Tropicana Nights,, Rosa Lowinger & Ofelia Fox, 2016

> Option Je reprends mes études d’Histoire de l’Art

Modern Cuban Art : Themes and Variations

Version anglaise mise à jour de Pintura cubana : temas y variaciones, écrit par la critique d’art et figure culturelle Adelaida de Juan, cet essai analyse les aspects sociaux et artistiques de l’avant-garde cubaine, des années 20 et 30 jusqu’aux années 90. Y compris sous le prisme de la race et du genre, pour une fois, merci ! Moi qui cherche désespérément des infos sur la vie d’Amelia Peláez et ses contemporains, je vais me le lire de ce pas, en version PDF pour la modique somme de 8 $ (pas trouvé trace de la version papier).

Hecho en Cuba : Cinema in the Cuban Graphics

Si une affiche cubaine se reconnaît au premier coup d’œil, elle est toutefois produite par un artiste qui a son propre langage visuel. Plaisir du paradoxe… Après l’exposition Hecho en Cuba qui a fait les beaux jours du musée du Cinéma de Turin, cette belle collection d’affiches commentées est disponible en livre.

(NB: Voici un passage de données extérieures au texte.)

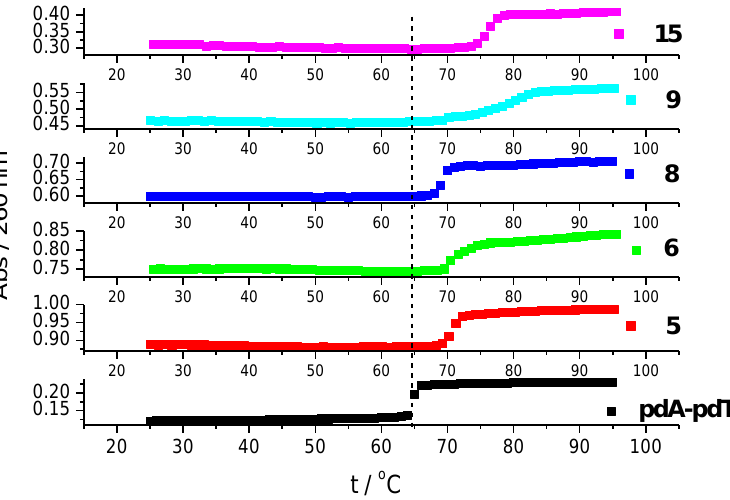
Figure 2. Melting curve of poly dA-poly dT upon addition of ratio, r ([com- pound]/[polynucleotide]) = 0.3 of 5, 6, 8, 9 and 15 at pH = 7.0 (buffer sodium cacodylate, I = 0.05 mol dm −3 ).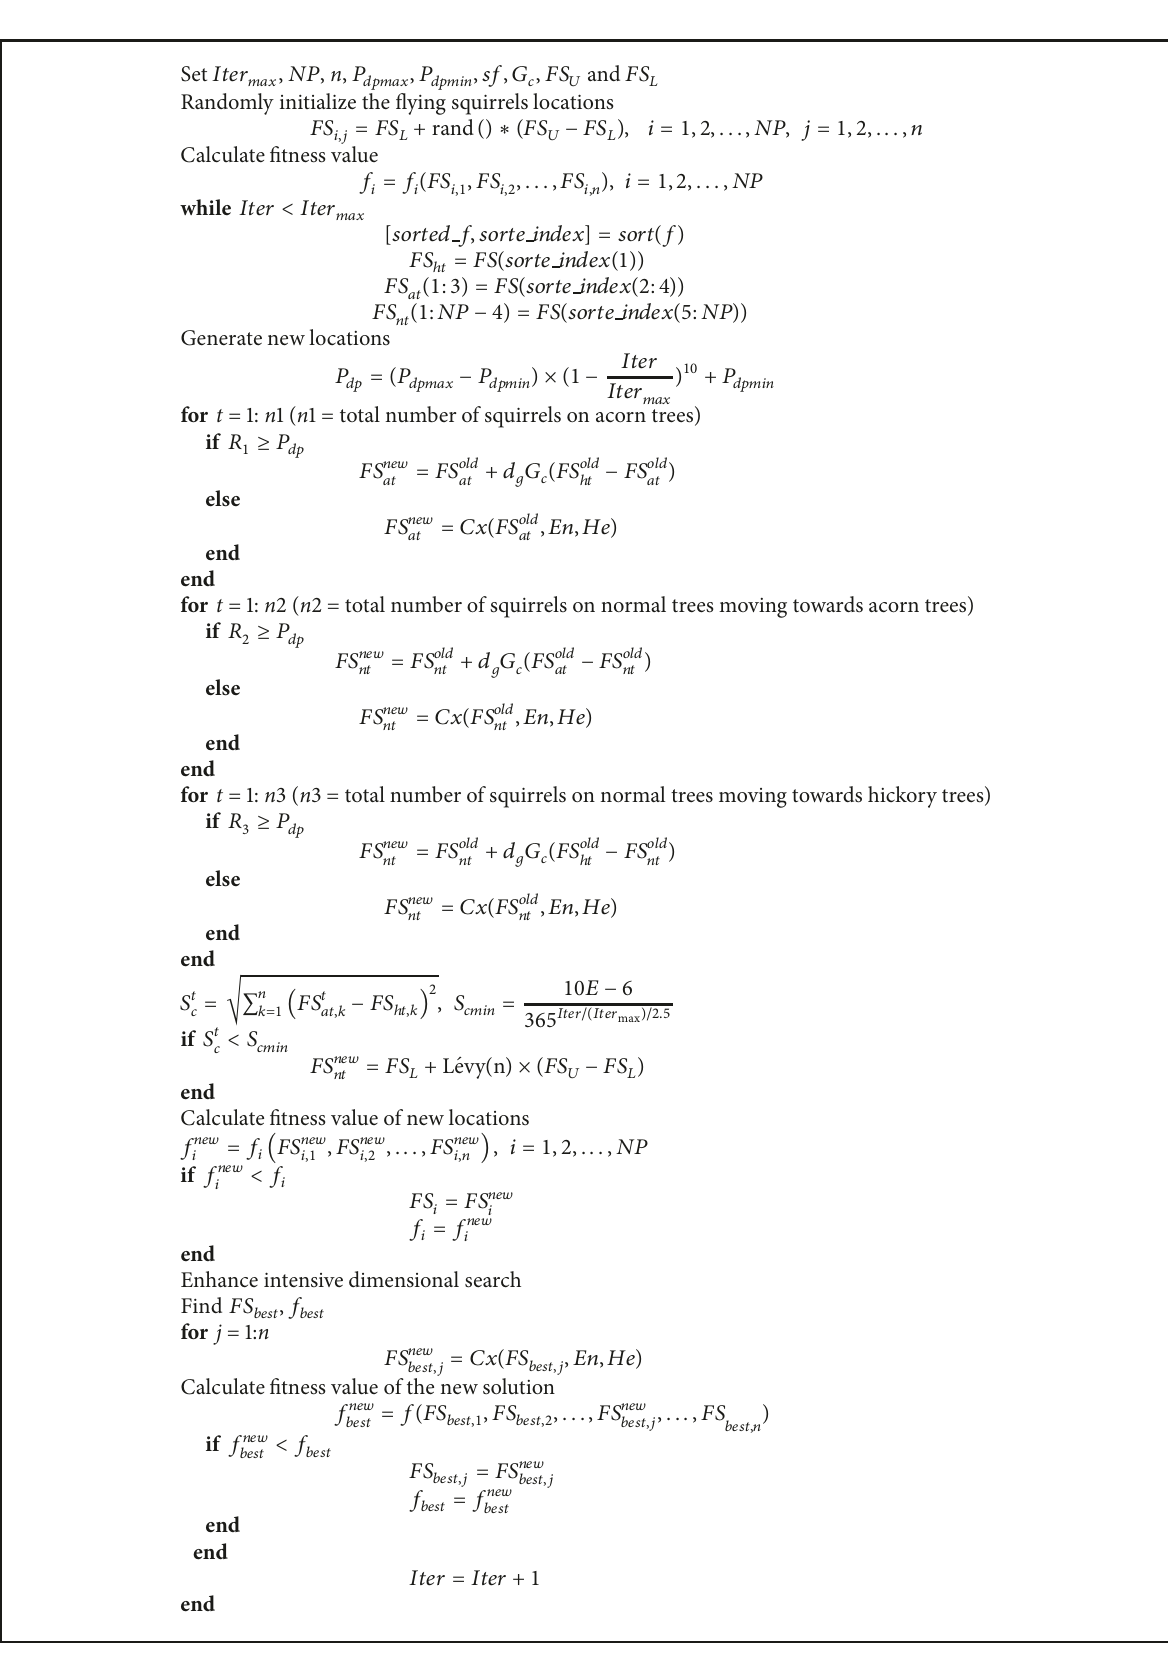
Algorithm 2: Pseudocode of basic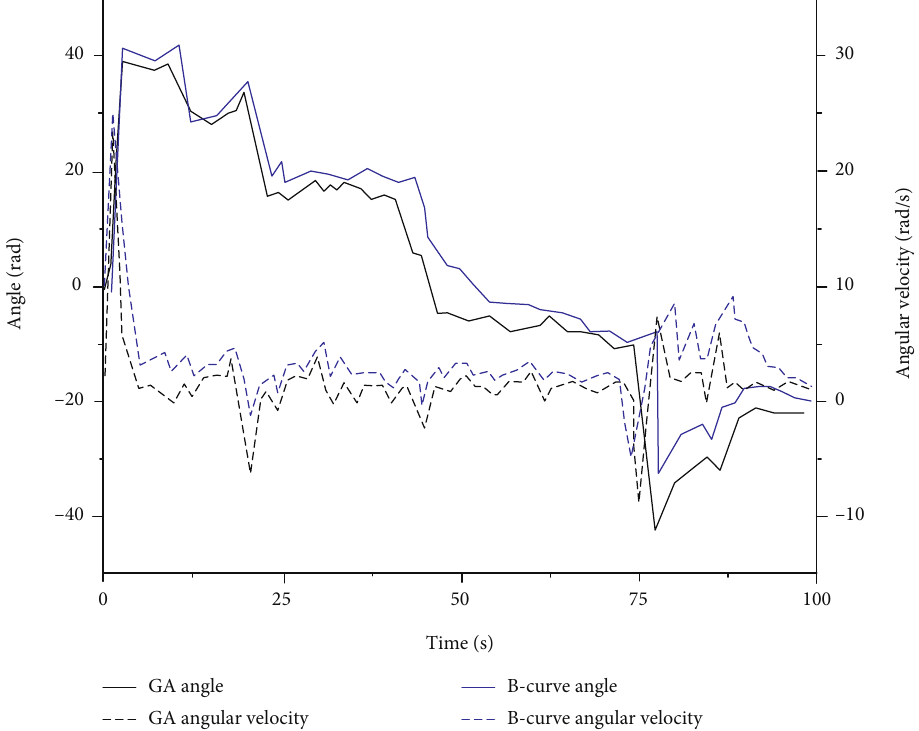
Figure 8: Comparison of robot angle and angular velocity between single B-spline curve method and fusion genetic algorithm.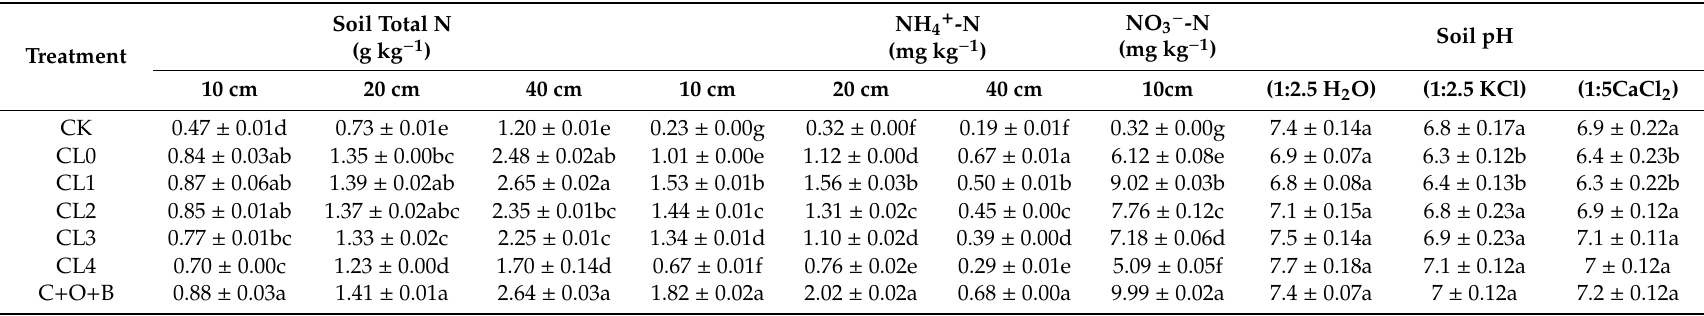
Table A1. Analysis of soil chemical properties after harvesting of winter wheat in North China Plain (NCP) experimental site during years 2017 / 2018, soil pH, Soil total nitrogen, NH 4 + -N, and NO 3 − -N at di ff erent soil depths under di ff erent fertilizer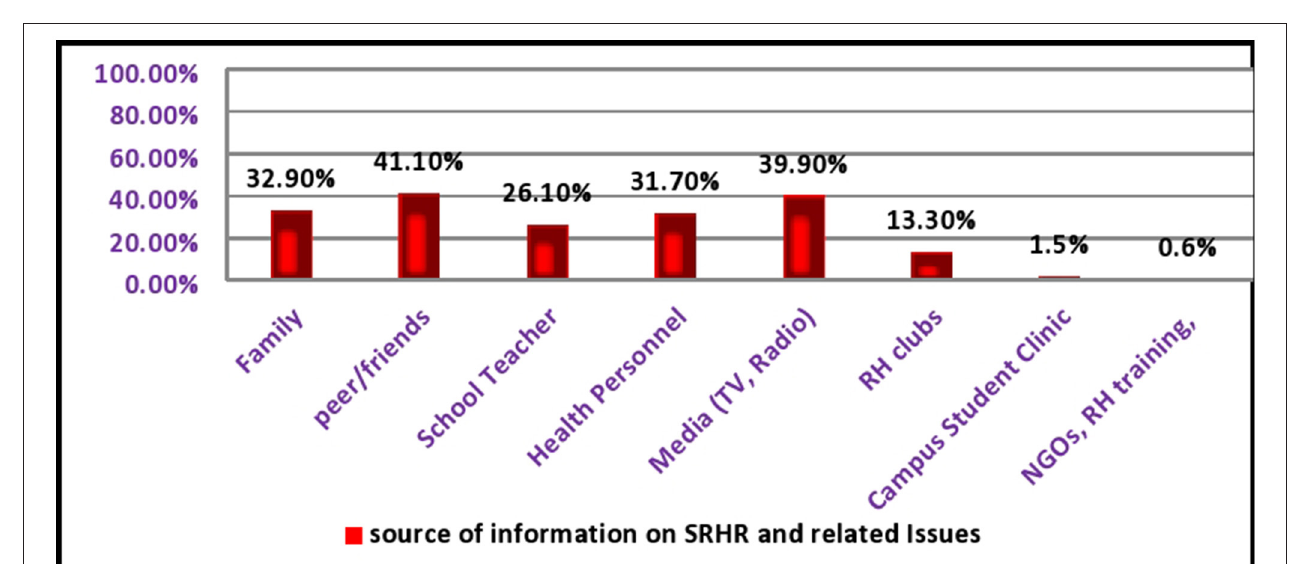
FIGURE 1 | Source of information on SRH and related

Raúl Martínez, Eduardo Muñoz Bachs, René Azcuy, Alfredo Rostgaard… pour n’en citer que quelques-uns, à se faire offrir et laisser traîner sur la table basse.

Extrait du livre Hecho en Cuba,Silvana Editoriale 2016, droits réservés

n.b. : Merci de commander ces ouvrages chez votre libraire, pas sur une plateforme dont le nom commence par un A et qui concourt à la mort du métier. Ceci étant dit, je vous souhaite de belles et bonnes lectures en 2017 !


  • Le jour se lève et ce n’est pas le tien, Frédéric Couderc. éditions Héloïse d’Ormesson, 2016
  • Poser nue à La Havane, Wendy Guerra. Titre original Posar desnuda a La Habana – Anaïs Nin en Cuba, traduit de l’espagnol par Marianne Millon, éditions Stock 2010
  • ¹ Paradiso, José Lezama Lima, traduit de l’espagnol par Didier Coste, éditions Points (1999)
  • ¹ ² Écrit en dansant, Severo Sarduy. Titre original ¿ De donde son los cantantes ?, traduit¹ de l’espagnol par Étienne Cabillon, Claude Esteban et l’auteur, éditions du Seuil, 1967
  • 33 révolutions, Canek Sanchez Guevara, traduit de l’espagnol par René Solis, éditions Métailié 2016
  • Tropicana Nights: The Life and Times of the Legendary Cuban Nightclub, Rosa Lowinger et Ofelia Fox, e-book Coralstone, 2016 (édition originale Houghton Mifflin Harcourt, 2005). En anglais.
  • Modern Cuban Art : Themes and Variations, Adelaida de Juan, editorial José Marti, 2016. Cet ouvrage était disponible en version électronique sur Ruthtienda, mais plus en 2020. En anglais.
  • Hecho en Cuba : Cinéma and the Cuban Graphics, sous la direction de Luigi Bardellotto, Silvana Editoriale, 2016. En anglais et italien.